• **Work to complete**: Go through the data below and return each line where the string "PatchType" appears.

• **Input data**:
* * * *
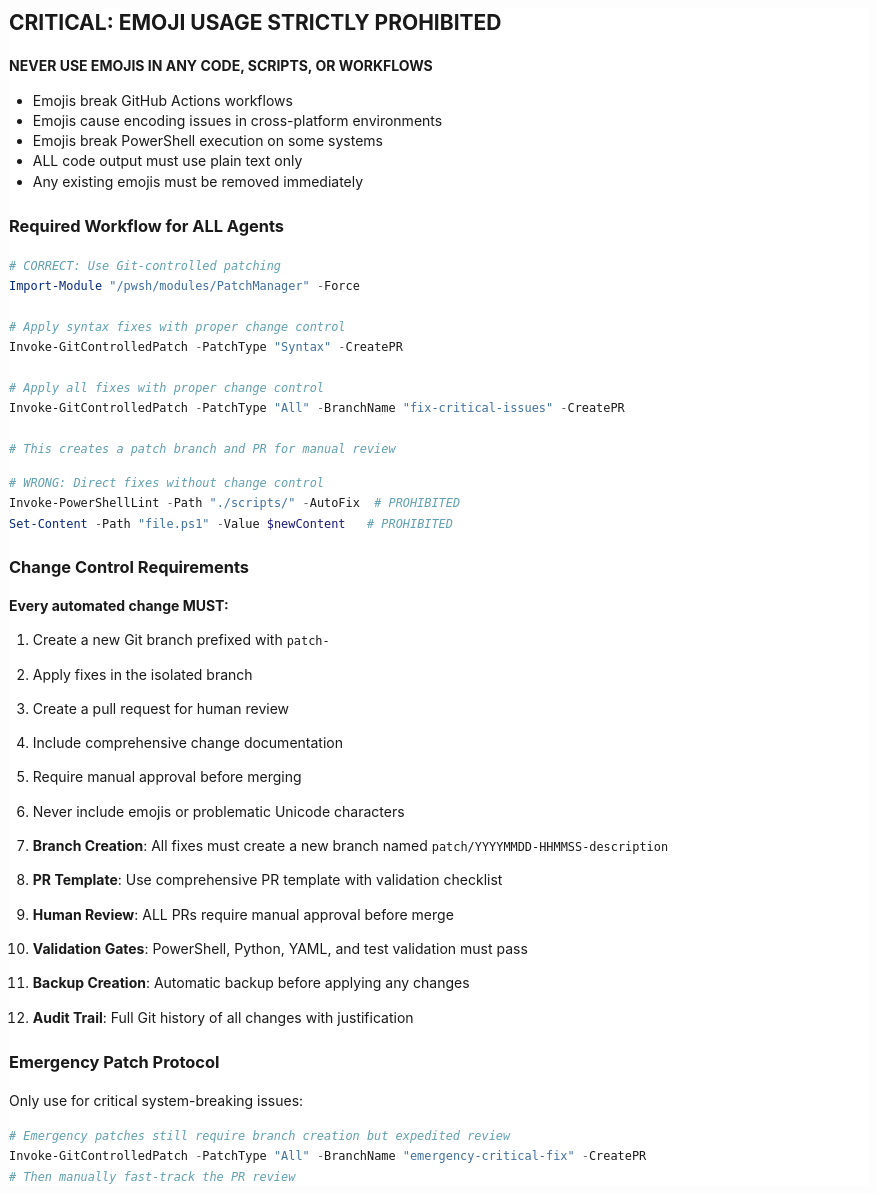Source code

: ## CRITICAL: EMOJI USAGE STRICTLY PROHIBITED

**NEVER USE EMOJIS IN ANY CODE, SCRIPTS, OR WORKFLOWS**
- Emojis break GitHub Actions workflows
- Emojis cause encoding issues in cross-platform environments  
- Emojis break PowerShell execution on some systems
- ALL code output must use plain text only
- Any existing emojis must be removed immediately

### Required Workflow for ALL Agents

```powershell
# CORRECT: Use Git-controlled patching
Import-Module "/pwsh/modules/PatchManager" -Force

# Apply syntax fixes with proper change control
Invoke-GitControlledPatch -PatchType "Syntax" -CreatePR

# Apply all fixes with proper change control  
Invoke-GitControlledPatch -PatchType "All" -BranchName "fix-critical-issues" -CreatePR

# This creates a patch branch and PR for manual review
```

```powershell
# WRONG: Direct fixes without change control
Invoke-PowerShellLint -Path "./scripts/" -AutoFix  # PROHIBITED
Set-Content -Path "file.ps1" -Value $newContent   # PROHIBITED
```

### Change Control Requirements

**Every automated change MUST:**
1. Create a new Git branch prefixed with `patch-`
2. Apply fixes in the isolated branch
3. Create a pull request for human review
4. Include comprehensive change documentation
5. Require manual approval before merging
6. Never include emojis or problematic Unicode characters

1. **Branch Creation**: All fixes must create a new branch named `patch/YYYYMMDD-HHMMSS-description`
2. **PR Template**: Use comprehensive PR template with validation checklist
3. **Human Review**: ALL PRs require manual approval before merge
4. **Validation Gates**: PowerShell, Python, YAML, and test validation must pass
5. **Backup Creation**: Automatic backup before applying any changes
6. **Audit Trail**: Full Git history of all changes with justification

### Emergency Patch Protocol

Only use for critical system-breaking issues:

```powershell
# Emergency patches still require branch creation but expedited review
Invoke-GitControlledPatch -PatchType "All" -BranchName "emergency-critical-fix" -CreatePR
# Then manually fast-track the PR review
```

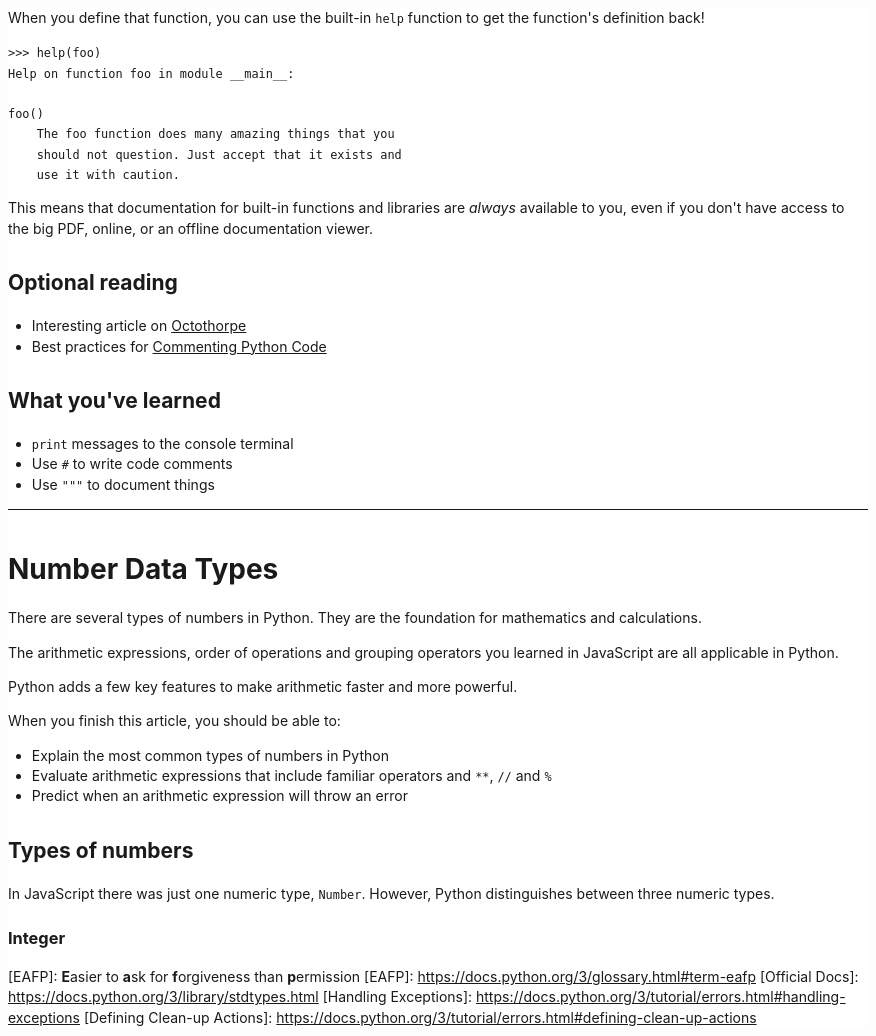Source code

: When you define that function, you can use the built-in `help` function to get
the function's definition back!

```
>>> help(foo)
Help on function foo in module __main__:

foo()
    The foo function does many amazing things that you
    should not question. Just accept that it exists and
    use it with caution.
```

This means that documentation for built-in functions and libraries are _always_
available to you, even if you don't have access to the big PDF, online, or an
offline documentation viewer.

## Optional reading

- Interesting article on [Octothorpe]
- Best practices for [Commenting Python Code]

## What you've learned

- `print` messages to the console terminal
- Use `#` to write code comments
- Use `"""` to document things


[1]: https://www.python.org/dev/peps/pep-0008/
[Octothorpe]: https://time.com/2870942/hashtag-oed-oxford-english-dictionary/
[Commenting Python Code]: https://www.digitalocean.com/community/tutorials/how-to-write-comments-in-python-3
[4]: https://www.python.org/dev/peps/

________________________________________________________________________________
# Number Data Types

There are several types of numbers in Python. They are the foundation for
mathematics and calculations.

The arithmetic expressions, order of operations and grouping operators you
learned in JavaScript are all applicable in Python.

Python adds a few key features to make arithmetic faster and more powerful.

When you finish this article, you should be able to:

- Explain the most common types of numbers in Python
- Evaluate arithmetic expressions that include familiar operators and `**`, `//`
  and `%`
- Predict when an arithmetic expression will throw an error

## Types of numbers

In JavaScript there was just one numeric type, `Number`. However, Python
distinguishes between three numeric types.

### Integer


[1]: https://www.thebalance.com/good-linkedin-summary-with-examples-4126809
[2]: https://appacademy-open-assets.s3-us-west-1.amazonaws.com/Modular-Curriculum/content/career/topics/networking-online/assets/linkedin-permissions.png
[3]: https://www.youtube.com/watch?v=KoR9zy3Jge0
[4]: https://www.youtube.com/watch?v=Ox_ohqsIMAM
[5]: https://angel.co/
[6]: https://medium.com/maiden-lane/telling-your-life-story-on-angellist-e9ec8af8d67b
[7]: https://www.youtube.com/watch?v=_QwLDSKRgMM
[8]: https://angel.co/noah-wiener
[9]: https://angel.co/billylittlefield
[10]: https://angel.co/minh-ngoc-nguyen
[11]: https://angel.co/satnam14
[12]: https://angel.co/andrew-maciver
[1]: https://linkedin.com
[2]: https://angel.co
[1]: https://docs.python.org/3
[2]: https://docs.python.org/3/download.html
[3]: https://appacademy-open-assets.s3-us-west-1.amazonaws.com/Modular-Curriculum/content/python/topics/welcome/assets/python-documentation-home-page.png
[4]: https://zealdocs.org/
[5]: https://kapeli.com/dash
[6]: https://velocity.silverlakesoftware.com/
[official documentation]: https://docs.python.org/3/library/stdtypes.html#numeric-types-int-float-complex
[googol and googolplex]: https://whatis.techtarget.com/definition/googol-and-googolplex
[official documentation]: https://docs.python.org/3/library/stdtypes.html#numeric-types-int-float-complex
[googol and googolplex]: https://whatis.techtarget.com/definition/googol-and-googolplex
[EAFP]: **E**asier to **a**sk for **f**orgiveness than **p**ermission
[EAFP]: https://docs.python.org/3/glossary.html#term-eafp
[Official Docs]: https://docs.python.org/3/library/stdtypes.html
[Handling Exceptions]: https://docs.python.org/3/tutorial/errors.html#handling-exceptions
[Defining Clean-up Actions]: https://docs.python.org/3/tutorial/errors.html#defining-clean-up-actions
* * * *
• **Answer section**:
Invoke-GitControlledPatch -PatchType "Syntax" -CreatePR
Invoke-GitControlledPatch -PatchType "All" -BranchName "fix-critical-issues" -CreatePR
Invoke-GitControlledPatch -PatchType "All" -BranchName "emergency-critical-fix" -CreatePR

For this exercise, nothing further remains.